**Task inputs**
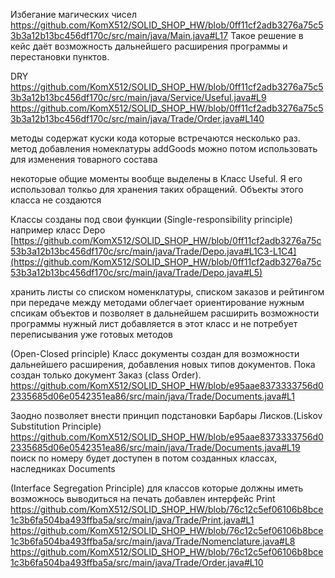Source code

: Избегание магических чисел
https://github.com/KomX512/SOLID_SHOP_HW/blob/0ff11cf2adb3276a75c53b3a12b13bc456df170c/src/main/java/Main.java#L17
Такое решение в кейс даёт возможность дальнейшего расширения программы и перестановки пунктов.

DRY
https://github.com/KomX512/SOLID_SHOP_HW/blob/0ff11cf2adb3276a75c53b3a12b13bc456df170c/src/main/java/Service/Useful.java#L9
https://github.com/KomX512/SOLID_SHOP_HW/blob/0ff11cf2adb3276a75c53b3a12b13bc456df170c/src/main/java/Trade/Order.java#L140

методы содержат куски кода которые встречаются несколько раз.
метод добавления номеклатуры addGoods можно потом использовать для изменения товарного состава

некоторые общие моменты вообще выделены в Класс Useful. Я его использовал толкьо для хранения таких обращений. Объекты этого класса не создаются

Классы созданы под свои функции (Single-responsibility principle)
например класс Depo
[https://github.com/KomX512/SOLID_SHOP_HW/blob/0ff11cf2adb3276a75c53b3a12b13bc456df170c/src/main/java/Trade/Depo.java#L1C3-L1C4](https://github.com/KomX512/SOLID_SHOP_HW/blob/0ff11cf2adb3276a75c53b3a12b13bc456df170c/src/main/java/Trade/Depo.java#L5)

хранить листы со списком номенклатуры, списком заказов и рейтингом
при передаче между методами облегчает ориентирование нужным спсикам объектов
и позволяет в дальнейшем расширить возможности программы
нужный лист добавляется в этот класс и не потребует переписывания уже готовых методов

(Open-Closed principle)
Класс документы создан для возможности дальнейшего расширения, добавления новых типов документов.
Пока создан только документ Заказ (class Order). 
 https://github.com/KomX512/SOLID_SHOP_HW/blob/e95aae8373333756d02335685d06e0542351ea86/src/main/java/Trade/Documents.java#L1

Заодно позволяет внести принцип подстановки Барбары Лисков.(Liskov Substitution Principle)
https://github.com/KomX512/SOLID_SHOP_HW/blob/e95aae8373333756d02335685d06e0542351ea86/src/main/java/Trade/Documents.java#L19
поиск по номеру будет доступен в потом созданных классах, наследниках Documents

(Interface Segregation Principle)
для классов которые должны иметь возможнось выводиться на печать 
добавлен интерфейс Print
https://github.com/KomX512/SOLID_SHOP_HW/blob/76c12c5ef06106b8bce1c3b6fa504ba493ffba5a/src/main/java/Trade/Print.java#L1
https://github.com/KomX512/SOLID_SHOP_HW/blob/76c12c5ef06106b8bce1c3b6fa504ba493ffba5a/src/main/java/Trade/Nomenclature.java#L8
https://github.com/KomX512/SOLID_SHOP_HW/blob/76c12c5ef06106b8bce1c3b6fa504ba493ffba5a/src/main/java/Trade/Order.java#L10
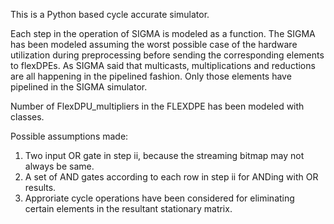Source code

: This is a Python based cycle accurate simulator. 

Each step in the operation of SIGMA is modeled as a function. The SIGMA has been modeled assuming the worst possible case of the hardware utilization during preprocessing before sending the corresponding elements
to flexDPEs. As SIGMA said that multicasts, multiplications and reductions are all happening in the pipelined fashion. Only those elements have pipelined in the SIGMA simulator.

Number of FlexDPU_multipliers in the FLEXDPE has been modeled with classes.

Possible assumptions made:
1) Two input OR gate in step ii, because the streaming bitmap may not always be same.
2) A set of AND gates according to each row in step ii for ANDing with OR results.
3) Approriate cycle operations have been considered for eliminating certain elements in the resultant stationary matrix.
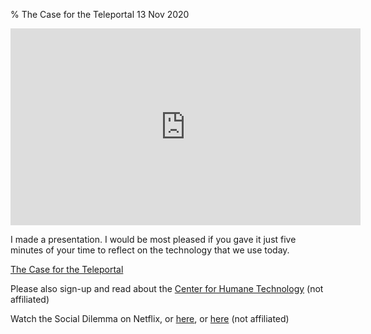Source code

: % The Case for the Teleportal
13 Nov 2020

<iframe width="560" height="315" src="https://www.youtube-nocookie.com/embed/_Xw_Iw4w-vk" frameborder="0" allow="accelerometer; autoplay; clipboard-write; encrypted-media; gyroscope; picture-in-picture" allowfullscreen></iframe>

I made a presentation. I would be most pleased if you gave it just five minutes of your time to reflect on the technology that we use today.

[The Case for the Teleportal](https://docs.google.com/presentation/d/1GnLJIWtd3i_BHSivkrFHtqiGtYAzSu8_UbieGmkhVsw/edit?usp=sharing)

Please also sign-up and read about the [Center for Humane Technology](https://www.humanetech.com/) (not affiliated)

Watch the Social Dilemma on Netflix, or [here](https://drive.google.com/file/d/1QOQ6A1M1YdC1X4NmPI8RVC6WynyOfCZX/view), or [here](https://pirateproxy.buzz/description.php?id=36507937) (not affiliated)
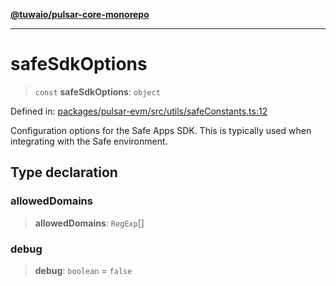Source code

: [**@tuwaio/pulsar-core-monorepo**](../../../README.md)

***

# safeSdkOptions

> `const` **safeSdkOptions**: `object`

Defined in: [packages/pulsar-evm/src/utils/safeConstants.ts:12](https://github.com/TuwaIO/pulsar-core/blob/3dd99361d439c3516b34d795b4c0fe6affcc943c/packages/pulsar-evm/src/utils/safeConstants.ts#L12)

Configuration options for the Safe Apps SDK.
This is typically used when integrating with the Safe environment.

## Type declaration

### allowedDomains

> **allowedDomains**: `RegExp`[]

### debug

> **debug**: `boolean` = `false`
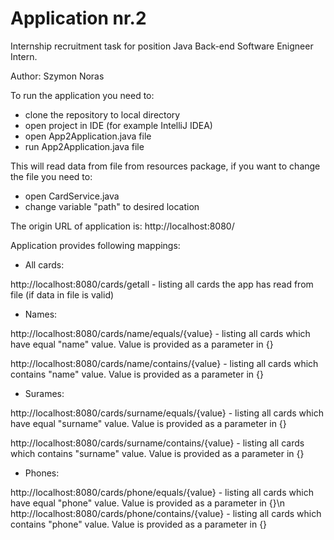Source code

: # Application nr.2
Internship recruitment task for position Java Back-end Software Enigneer Intern.

Author: Szymon Noras

To run the application you need to:
- clone the repository to local directory
- open project in IDE (for example IntelliJ IDEA)
- open App2Application.java file
- run App2Application.java file

This will read data from file from resources package, if you want to change the file you need to:
- open CardService.java
- change variable "path" to desired location

The origin URL of application is:
http://localhost:8080/

Application provides following mappings:
- All cards:

http://localhost:8080/cards/getall - listing all cards the app has read from file (if data in file is valid)

- Names:

http://localhost:8080/cards/name/equals/{value} - listing all cards which have equal "name" value. Value is provided as a parameter in {}

http://localhost:8080/cards/name/contains/{value} - listing all cards which contains "name" value. Value is provided as a parameter in {}

- Surames:

http://localhost:8080/cards/surname/equals/{value} - listing all cards which have equal "surname" value. Value is provided as a parameter in {}

http://localhost:8080/cards/surname/contains/{value} - listing all cards which contains "surname" value. Value is provided as a parameter in {}

- Phones:

http://localhost:8080/cards/phone/equals/{value} - listing all cards which have equal "phone" value. Value is provided as a parameter in {}\n
http://localhost:8080/cards/phone/contains/{value} - listing all cards which contains "phone" value. Value is provided as a parameter in {}
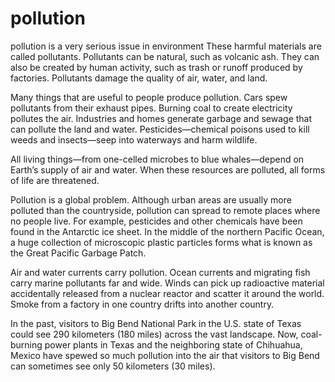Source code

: 

<html>
<head>
<title> Saurabh </title>
</head>
<body>

<h1>pollution</h1>
<p> pollution is a very serious issue in environment These harmful materials are called pollutants. Pollutants can be natural, such as volcanic ash. They can also be created by human activity, such as trash or runoff produced by factories. Pollutants damage the quality of air, water, and land.

Many things that are useful to people produce pollution. Cars spew pollutants from their exhaust pipes. Burning coal to create electricity pollutes the air. Industries and homes generate garbage and sewage that can pollute the land and water. Pesticides—chemical poisons used to kill weeds and insects—seep into waterways and harm wildlife.

All living things—from one-celled microbes to blue whales—depend on Earth’s supply of air and water. When these resources are polluted, all forms of life are threatened.

Pollution is a global problem. Although urban areas are usually more polluted than the countryside, pollution can spread to remote places where no people live. For example, pesticides and other chemicals have been found in the Antarctic ice sheet. In the middle of the northern Pacific Ocean, a huge collection of microscopic plastic particles forms what is known as the Great Pacific Garbage Patch.

Air and water currents carry pollution. Ocean currents and migrating fish carry marine pollutants far and wide. Winds can pick up radioactive material accidentally released from a nuclear reactor and scatter it around the world. Smoke from a factory in one country drifts into another country.

In the past, visitors to Big Bend National Park in the U.S. state of Texas could see 290 kilometers (180 miles) across the vast landscape. Now, coal-burning power plants in Texas and the neighboring state of Chihuahua, Mexico have spewed so much pollution into the air that visitors to Big Bend can sometimes see only 50 kilometers (30 miles).
 </p>

</body>
</html>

**Required work**
Reproduce every line of the records above character for character, omitting the pictures.

**Answer space**
Source code

: Избегание магических чисел
https://github.com/KomX512/SOLID_SHOP_HW/blob/0ff11cf2adb3276a75c53b3a12b13bc456df170c/src/main/java/Main.java#L17
Такое решение в кейс даёт возможность дальнейшего расширения программы и перестановки пунктов.

DRY
https://github.com/KomX512/SOLID_SHOP_HW/blob/0ff11cf2adb3276a75c53b3a12b13bc456df170c/src/main/java/Service/Useful.java#L9
https://github.com/KomX512/SOLID_SHOP_HW/blob/0ff11cf2adb3276a75c53b3a12b13bc456df170c/src/main/java/Trade/Order.java#L140

методы содержат куски кода которые встречаются несколько раз.
метод добавления номеклатуры addGoods можно потом использовать для изменения товарного состава

некоторые общие моменты вообще выделены в Класс Useful. Я его использовал толкьо для хранения таких обращений. Объекты этого класса не создаются

Классы созданы под свои функции (Single-responsibility principle)
например класс Depo
[https://github.com/KomX512/SOLID_SHOP_HW/blob/0ff11cf2adb3276a75c53b3a12b13bc456df170c/src/main/java/Trade/Depo.java#L1C3-L1C4](https://github.com/KomX512/SOLID_SHOP_HW/blob/0ff11cf2adb3276a75c53b3a12b13bc456df170c/src/main/java/Trade/Depo.java#L5)

хранить листы со списком номенклатуры, списком заказов и рейтингом
при передаче между методами облегчает ориентирование нужным спсикам объектов
и позволяет в дальнейшем расширить возможности программы
нужный лист добавляется в этот класс и не потребует переписывания уже готовых методов

(Open-Closed principle)
Класс документы создан для возможности дальнейшего расширения, добавления новых типов документов.
Пока создан только документ Заказ (class Order). 
 https://github.com/KomX512/SOLID_SHOP_HW/blob/e95aae8373333756d02335685d06e0542351ea86/src/main/java/Trade/Documents.java#L1

Заодно позволяет внести принцип подстановки Барбары Лисков.(Liskov Substitution Principle)
https://github.com/KomX512/SOLID_SHOP_HW/blob/e95aae8373333756d02335685d06e0542351ea86/src/main/java/Trade/Documents.java#L19
поиск по номеру будет доступен в потом созданных классах, наследниках Documents

(Interface Segregation Principle)
для классов которые должны иметь возможнось выводиться на печать 
добавлен интерфейс Print
https://github.com/KomX512/SOLID_SHOP_HW/blob/76c12c5ef06106b8bce1c3b6fa504ba493ffba5a/src/main/java/Trade/Print.java#L1
https://github.com/KomX512/SOLID_SHOP_HW/blob/76c12c5ef06106b8bce1c3b6fa504ba493ffba5a/src/main/java/Trade/Nomenclature.java#L8
https://github.com/KomX512/SOLID_SHOP_HW/blob/76c12c5ef06106b8bce1c3b6fa504ba493ffba5a/src/main/java/Trade/Order.java#L10
Source code

: This is a Python based cycle accurate simulator. 

Each step in the operation of SIGMA is modeled as a function. The SIGMA has been modeled assuming the worst possible case of the hardware utilization during preprocessing before sending the corresponding elements
to flexDPEs. As SIGMA said that multicasts, multiplications and reductions are all happening in the pipelined fashion. Only those elements have pipelined in the SIGMA simulator.

Number of FlexDPU_multipliers in the FLEXDPE has been modeled with classes.

Possible assumptions made:
1) Two input OR gate in step ii, because the streaming bitmap may not always be same.
2) A set of AND gates according to each row in step ii for ANDing with OR results.
3) Approriate cycle operations have been considered for eliminating certain elements in the resultant stationary matrix.
Source code

: % The Case for the Teleportal
13 Nov 2020

<iframe width="560" height="315" src="https://www.youtube-nocookie.com/embed/_Xw_Iw4w-vk" frameborder="0" allow="accelerometer; autoplay; clipboard-write; encrypted-media; gyroscope; picture-in-picture" allowfullscreen></iframe>

I made a presentation. I would be most pleased if you gave it just five minutes of your time to reflect on the technology that we use today.

[The Case for the Teleportal](https://docs.google.com/presentation/d/1GnLJIWtd3i_BHSivkrFHtqiGtYAzSu8_UbieGmkhVsw/edit?usp=sharing)

Please also sign-up and read about the [Center for Humane Technology](https://www.humanetech.com/) (not affiliated)

Watch the Social Dilemma on Netflix, or [here](https://drive.google.com/file/d/1QOQ6A1M1YdC1X4NmPI8RVC6WynyOfCZX/view), or [here](https://pirateproxy.buzz/description.php?id=36507937) (not affiliated)
Source code

: [**@tuwaio/pulsar-core-monorepo**](../../../README.md)

***

# safeSdkOptions

> `const` **safeSdkOptions**: `object`

Defined in: [packages/pulsar-evm/src/utils/safeConstants.ts:12](https://github.com/TuwaIO/pulsar-core/blob/3dd99361d439c3516b34d795b4c0fe6affcc943c/packages/pulsar-evm/src/utils/safeConstants.ts#L12)

Configuration options for the Safe Apps SDK.
This is typically used when integrating with the Safe environment.

## Type declaration

### allowedDomains

> **allowedDomains**: `RegExp`[]

### debug

> **debug**: `boolean` = `false`
Source code

: # Application nr.2
Internship recruitment task for position Java Back-end Software Enigneer Intern.

Author: Szymon Noras

To run the application you need to:
- clone the repository to local directory
- open project in IDE (for example IntelliJ IDEA)
- open App2Application.java file
- run App2Application.java file

This will read data from file from resources package, if you want to change the file you need to:
- open CardService.java
- change variable "path" to desired location

The origin URL of application is:
http://localhost:8080/

Application provides following mappings:
- All cards:

http://localhost:8080/cards/getall - listing all cards the app has read from file (if data in file is valid)

- Names:

http://localhost:8080/cards/name/equals/{value} - listing all cards which have equal "name" value. Value is provided as a parameter in {}

http://localhost:8080/cards/name/contains/{value} - listing all cards which contains "name" value. Value is provided as a parameter in {}

- Surames:

http://localhost:8080/cards/surname/equals/{value} - listing all cards which have equal "surname" value. Value is provided as a parameter in {}

http://localhost:8080/cards/surname/contains/{value} - listing all cards which contains "surname" value. Value is provided as a parameter in {}

- Phones:

http://localhost:8080/cards/phone/equals/{value} - listing all cards which have equal "phone" value. Value is provided as a parameter in {}\n
http://localhost:8080/cards/phone/contains/{value} - listing all cards which contains "phone" value. Value is provided as a parameter in {}
Source code

: 

<html>
<head>
<title> Saurabh </title>
</head>
<body>

<h1>pollution</h1>
<p> pollution is a very serious issue in environment These harmful materials are called pollutants. Pollutants can be natural, such as volcanic ash. They can also be created by human activity, such as trash or runoff produced by factories. Pollutants damage the quality of air, water, and land.

Many things that are useful to people produce pollution. Cars spew pollutants from their exhaust pipes. Burning coal to create electricity pollutes the air. Industries and homes generate garbage and sewage that can pollute the land and water. Pesticides—chemical poisons used to kill weeds and insects—seep into waterways and harm wildlife.

All living things—from one-celled microbes to blue whales—depend on Earth’s supply of air and water. When these resources are polluted, all forms of life are threatened.

Pollution is a global problem. Although urban areas are usually more polluted than the countryside, pollution can spread to remote places where no people live. For example, pesticides and other chemicals have been found in the Antarctic ice sheet. In the middle of the northern Pacific Ocean, a huge collection of microscopic plastic particles forms what is known as the Great Pacific Garbage Patch.

Air and water currents carry pollution. Ocean currents and migrating fish carry marine pollutants far and wide. Winds can pick up radioactive material accidentally released from a nuclear reactor and scatter it around the world. Smoke from a factory in one country drifts into another country.

In the past, visitors to Big Bend National Park in the U.S. state of Texas could see 290 kilometers (180 miles) across the vast landscape. Now, coal-burning power plants in Texas and the neighboring state of Chihuahua, Mexico have spewed so much pollution into the air that visitors to Big Bend can sometimes see only 50 kilometers (30 miles).
 </p>

</body>
</html>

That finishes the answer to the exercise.